CONSIGNE 1:
Extrais sans les modifier les lignes enregistrées, de la toute première jusqu'à celle qui contient « монастырь основан в », celle-ci comprise.
CONSIGNE 2:
Écris la suite du texte sur la révolution burkinabé, en reprenant juste après sa dernière phrase.

TEXTE EXTRAIT:

◇ ◇ ◇ ◇ ◇ ◇ ◇

Un certain nombre de leçons se dégagent de ce qui se passe sous nos yeux, au Burkina Faso, pour nous autres, militants de la Démocratie et des Etats Unis d’Afrique. Nous avons en particulier mis en exergue, dans ces notes, le rôle peu glorieux de Macky SALL et ce que nous devons en retenir à l’avenir.
Après 27 ans de pouvoir alors que tout le monde pensait que Blaise Compaoré était indéboulonnable, le peuple burkinabé, par une de ces ruses de l’histoire, l’avait renversé à travers les insurrections des 30/31 octobre 2014. Beaucoup de choses ont été écrites et dites, mais l’élément déterminant a été l’engagement soutenu du peuple, et notamment de sa jeunesse. Certains dirigeants africains sont apparus ainsi comme des « lions en bois », une détermination et une mobilisation ciblées les terrassent dès les premières heures d’un combat. Les Africains ne veulent plus de ces programme-mirages comme le PSE. Ils ont, avec eux, le nombre, les pauvres, les chômeurs, les jeunes, tous ceux qui n’ont plus aucune illusion. Les Etats Africains tels que les colons les ont façonnés sont encore là, gardant les frontières issues de 1884, ce qui justifie en partie l’existence des armées nationales.
La force réelle de nos dirigeants est le soutien des anciens Etats-colons ainsi que, sur place, de l’armée et de la police. Or, tout le monde peut le percevoir maintenant, les soldats et les policiers ne sont pas des détachements séparés du peuple. Ils vivent dans les mêmes conditions pénibles que le reste du peuple. Ils n’ont, en plus, qu’un « permis de tuer ». A un moment du combat, ils se détachent forcément du camp de la répression et rejoignent le camp des réprimés, celui du peuple. C’est une loi de l’histoire des hommes.
Pour en revenir au Burkina, déterminés, engagés jusqu’au péril de leur vie, les Burkinabé ont, par une insurrection populaire, chassé Blaise Compaoré du pouvoir, sans mettre en place immédiatement un gouvernement issu des forces en lutte, notamment les partis et les syndicats qui en étaient les initiateurs.
Une des particularités de la révolution burkinabé est son caractère inachevé. Très vite, au lieu de perdre tout, une partie de la hiérarchie militaire s’est ralliée, en partie pour contenir les revendications populaires qui ne s’arrêtaient pas au départ de Blaise Compaoré et à l’opposition à une modification de la constitution. Les Burkinabé voulaient en finir définitivement avec l’armée de coups d’Etat, ils voulaient éliminer cette armée et cette police de répression. Il semble que l’International a freiné comme il a pu. En tout cas, in fine, la révolution Burkinabé n’a pas atteint ses objectifs ultimes : instaurer une véritable démocratie, satisfaire les revendications populaires, et mettre en place un Etat de droit qui en finit avec les corruptions, les concisions, l’armée et la police de répression etc., un Etat qui pourra être un nouveau fer de lance pour le panafricanisme et les Etats Unis d’Afrique.

◇ ◇ ◇ ◇ ◇ ◇ ◇

DONNÉES ENREGISTRÉES:
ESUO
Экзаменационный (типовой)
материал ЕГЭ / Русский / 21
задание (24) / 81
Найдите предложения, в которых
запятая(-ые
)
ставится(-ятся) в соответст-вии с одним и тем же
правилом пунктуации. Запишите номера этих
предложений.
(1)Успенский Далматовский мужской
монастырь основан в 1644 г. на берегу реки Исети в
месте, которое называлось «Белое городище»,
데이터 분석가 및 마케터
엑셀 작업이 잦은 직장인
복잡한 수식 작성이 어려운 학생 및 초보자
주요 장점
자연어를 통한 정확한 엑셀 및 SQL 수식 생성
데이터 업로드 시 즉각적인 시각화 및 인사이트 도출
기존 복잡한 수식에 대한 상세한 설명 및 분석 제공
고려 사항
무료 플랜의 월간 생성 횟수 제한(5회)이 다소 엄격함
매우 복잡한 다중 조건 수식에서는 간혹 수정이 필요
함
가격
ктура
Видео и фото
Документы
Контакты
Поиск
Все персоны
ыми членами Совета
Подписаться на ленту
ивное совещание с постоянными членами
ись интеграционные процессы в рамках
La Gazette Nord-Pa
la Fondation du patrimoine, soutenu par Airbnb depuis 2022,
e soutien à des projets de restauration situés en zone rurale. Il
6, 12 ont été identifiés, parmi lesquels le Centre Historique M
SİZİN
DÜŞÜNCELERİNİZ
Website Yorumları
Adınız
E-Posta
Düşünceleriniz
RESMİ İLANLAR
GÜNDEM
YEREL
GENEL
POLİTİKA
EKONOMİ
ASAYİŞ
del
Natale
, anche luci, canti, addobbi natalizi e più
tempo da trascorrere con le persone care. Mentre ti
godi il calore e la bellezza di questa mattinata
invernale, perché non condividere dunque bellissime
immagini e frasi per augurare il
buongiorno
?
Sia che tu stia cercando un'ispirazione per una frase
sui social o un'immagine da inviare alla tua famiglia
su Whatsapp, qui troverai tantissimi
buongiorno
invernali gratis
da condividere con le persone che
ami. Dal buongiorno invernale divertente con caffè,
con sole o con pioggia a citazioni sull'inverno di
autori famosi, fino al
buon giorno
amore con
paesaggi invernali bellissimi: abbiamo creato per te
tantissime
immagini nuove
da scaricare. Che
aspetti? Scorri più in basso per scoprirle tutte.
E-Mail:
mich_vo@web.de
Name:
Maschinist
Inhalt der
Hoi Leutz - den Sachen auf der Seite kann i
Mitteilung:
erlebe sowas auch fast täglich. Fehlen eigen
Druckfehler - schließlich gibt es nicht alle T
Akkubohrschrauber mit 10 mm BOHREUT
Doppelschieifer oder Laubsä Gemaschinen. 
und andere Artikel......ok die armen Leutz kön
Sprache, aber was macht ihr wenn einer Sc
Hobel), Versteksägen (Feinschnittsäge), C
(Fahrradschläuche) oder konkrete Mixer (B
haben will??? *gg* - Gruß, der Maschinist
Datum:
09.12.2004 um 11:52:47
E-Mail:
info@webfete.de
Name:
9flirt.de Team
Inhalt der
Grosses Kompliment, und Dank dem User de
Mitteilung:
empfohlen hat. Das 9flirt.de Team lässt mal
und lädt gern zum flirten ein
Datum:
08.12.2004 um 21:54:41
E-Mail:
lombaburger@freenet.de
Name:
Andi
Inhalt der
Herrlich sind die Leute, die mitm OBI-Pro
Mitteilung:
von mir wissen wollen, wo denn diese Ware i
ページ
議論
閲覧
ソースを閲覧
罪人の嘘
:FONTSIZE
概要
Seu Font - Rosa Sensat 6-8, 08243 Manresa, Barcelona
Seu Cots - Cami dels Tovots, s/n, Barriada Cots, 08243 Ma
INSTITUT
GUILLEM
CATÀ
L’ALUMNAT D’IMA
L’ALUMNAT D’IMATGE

◇ ◇ ◇ ◇ ◇ ◇ ◇

RÉPONSE RÉDIGÉE 1:
ESUO
Экзаменационный (типовой)
материал ЕГЭ / Русский / 21
задание (24) / 81
Найдите предложения, в которых
запятая(-ые
)
ставится(-ятся) в соответст-вии с одним и тем же
правилом пунктуации. Запишите номера этих
предложений.
(1)Успенский Далматовский мужской
монастырь основан в 1644 г. на берегу реки Исети в

RÉPONSE RÉDIGÉE 2:
Paradoxalement, la « révolution contenue » du Burkina Faso a créé ses institutions de transition, en mettant à la tête un républicain et un militaire. Cette bicéphalie au sommet de l’Etat annonçait les problèmes d’aujourd’hui.
L’insurrection populaire pensait en avoir fini avec l’armée en chassant Blaise Compaoré alors que le premier ministre post-insurrection était militaire ainsi que plusieurs ministres, plusieurs députés etc. La frange de l’armée qui était au pouvoir était celle en charge de la répression et qui était responsable des morts d’homme. La contradiction entre l’armée de répression et les acteurs de l’insurrection ne pouvaient qu’aller crescendo tandis que la contradiction entre les acteurs de l’insurrection devant se dérouler, plus tard, à partir du terrain électoral.
Là aussi, sur le terrain électoral, l’armée a voulu prendre position et orienter. Dans ces conditions, la contradiction s’est propagée dans la frange de l’armée au pouvoir. le colonel Zida n’ayant pas pu, de sa position, prendre en charge totalement les intérêts du Régiment de Sécurité de Blaise Compaoré (RSP) et respecter les ordres du Général Diendéré, le chef de ce RSP. Les intérêts de Zida et Diendéré étaient devenus inconciliables. Pour l’armée de répression, il suffisait de trouver un prétexte, avant les élections, pour reprendre tout le pouvoir et opérer au coup d’Etat, ce qu’ils savent faire dans les conditions normales. Le prétexte fut trouvé avec le code électoral.
Le code électoral a été élaboré par le camp des vainqueurs de l’insurrection. Il devait permettre d’organiser les élections présentielle et législatives du 11 octobre, et les élections municipales en janvier 2016.
Ce code électoral, qui contient beaucoup d’avancées en termes de contrôle et transparence des élections, se fixait aussi pour objectif d’éliminer des courses électorales ceux qui ont soutenu jusqu’au bout Blaise Compaoré. Or des Burkinabé qui ne sont pas condamnés ou contre qui aucune poursuite judiciaire n’est engagée ne peuvent pas être interdits de candidatures. Ils doivent être électeurs et éligibles. C’est une règle de la démocratie universelle.
Les partis de l’ancienne majorité présidentielle ont saisi, bien entendu, la cour de justice de la CEDEAO qui, évidemment, leur donna raison.
Le gouvernement Burkinabé a déclaré immédiatement qu’il respecterait les décisions de cette cour. J’ai écrit à cette occasion un article intitulé « J’ai honte de Macky SALL » parce que Macky SALL, Président en exercice de la CEDEAO, refusait d’appliquer les décisions de la cour alors qu’un gouvernement avait décidé de l’appliquer après qu’il soit élu président en exercice. Quelle honte !
Malheureusement, le gouvernement Burkinabé s’est rebiffé. Un des acteurs de la transition avec qui je suis en relation m’avait dit à ce propos « Pourquoi voulez-vous que nous appliquions les décisions de cette cour chez nous alors que le Président en exercice de la CEDEAO ne l’applique pas chez lui ? »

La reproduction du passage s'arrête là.